Lemon, Inc.
- Website type: Online service
- Available in: English
- Founded: July 2011
- Headquarters: Palo Alto, California, {{{location_country}}}
- No. of locations: 1 (in Argentina)
- Area served: United States
- Founder: Wences Casares
- CEO: Wences Casares
- Industry: Mobile wallet
- Services: Freemium Lemon Wallet app; Subscription-based Lemon Wallet app
- Website: www.lemon.com
- Advertising: No
- Registration: Required
- Launched: June 2012
- Current status: Disabled

= Lemon Wallet =

Former digital wallet

Lemon Wallet was a cloud-based digital wallet that allowed users to store digital copies of credit cards, debit cards, reward cards, as well as identification, and other card information. The service was released in July 2011 and the company is based in Palo Alto, California, United States. Wences Casares was the company's CEO.

The Lemon Network platform, launched in July 2013, connected payment information from Lemon Wallet directly to a merchant for payment processing.

In December 2013, Lemon Wallet was acquired by LifeLock.

== Services and products ==
Lemon used OCR technology to store and organize users' information from various cards (IDs, health insurance, credit, debit, rewards, etc.) and receipts. An upgraded version allowed users to monitor bank accounts and includes expanded security features such as credit card balance monitoring, alerts for questionable charges, card expiration reminders, and the ability to cancel and restore cards. Lemon also allowed users to store receipt data. The service also organized expense reports (using receipt data), which could be accessed from the web application or mobile device. This data could also be used to submit expense reports. A freemium version of the service was available, as well as a paid subscription. The Lemon application was compatible with iOS, Android, and Windows Phone devices.

== History and product developments ==
=== Beta version ===
The company released the beta version of the service as an expense tracking and management service in July 2011. It soft-launched at the TechCrunch Disrupt conference's startup alley in September 2011 and officially launched in October 2011. In February 2012, the company announced it had reached one million users.

=== Lemon Wallet App ===
Lemon received $8 million in a funding round led by Maveron in May 2012. Other investors in the Series A round included Lightspeed Venture Partners, Draper Fisher Jurvetson, CampVentures, and Social+Capital Partnership. The round followed Lemon's release of the Lemon Wallet app, a service designed to store credit, debit, health insurance, and ID card information using the same photo system the company utilized for expense management. The extended capabilities allowed users to back up everything in their wallet using Lemon's cloud-based, PIN protected database. The app's security features include a 256-bit encryption, as well as the ability for the user to remote-wipe sensitive information if the mobile device is lost or stolen.

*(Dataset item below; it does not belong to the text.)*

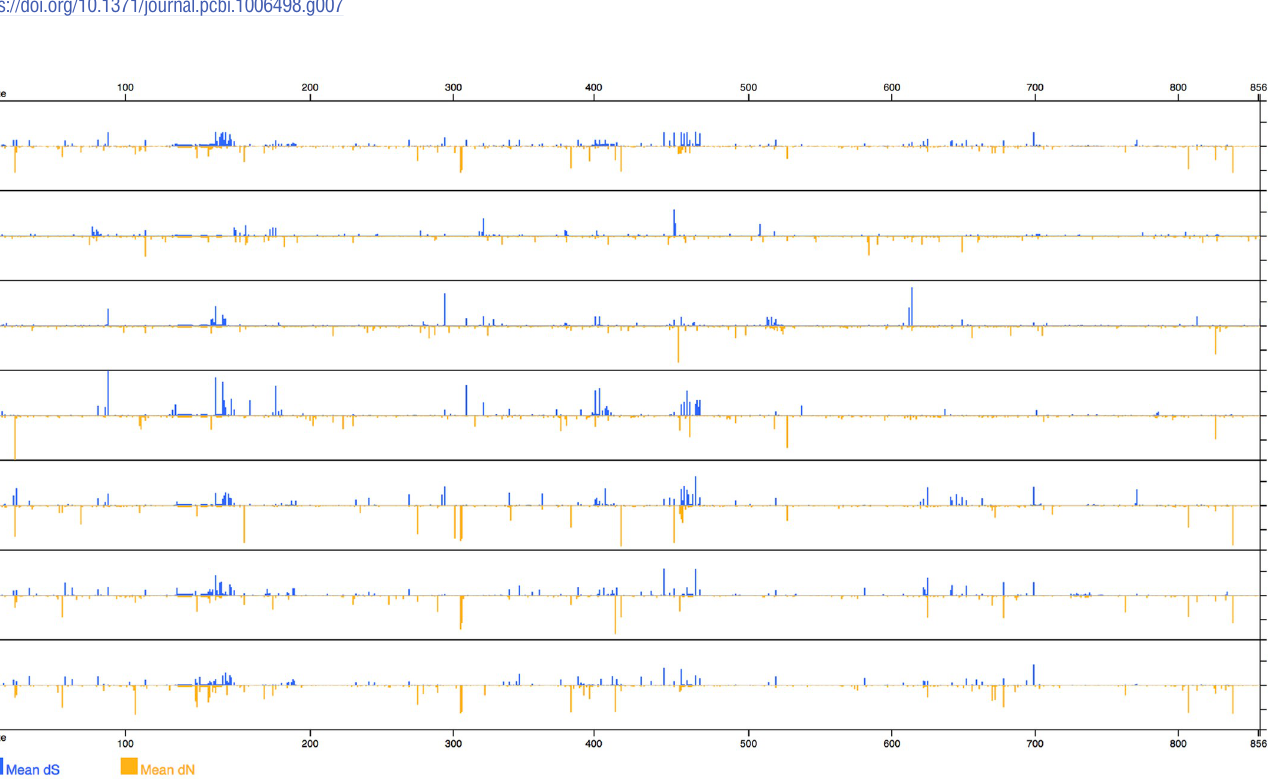
Fig 8. Screenshot of dN / dS values mapped to protein positions and separated by time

Beginning in September 2012, Lemon customers could access cards stored in their Lemon account through Apple's Passbook service.

=== Application upgrade ===
In May 2013, Lemon announced an upgraded expense reporting tool. The enhancement to the Lemon Wallet granted users the ability to have their receipts and e-receipts processed through lemon.com and saved as a PDF copy and a CSV or XLS format copy to be compatible with other expense software. Lemon CEO Wences Casares has reported that as of May 2013, the digital wallet service is capturing and storing approximately 1,000 new cards every hour.

On December 12, 2013, it was announced that LifeLock, Inc., a provider of identity theft protection services, acquired Lemon.

=== Security issues ===
On May 16, 2014, LifeLock, Inc. announced that it had temporarily disabled the mobile application due to a security flaw. Despite there being no evidence that user information had been compromised, LifeLock deleted all data stored by current users. Previously, LifeLock was fined $12 million for "deceptive business practices and for failing to secure sensitive customer data".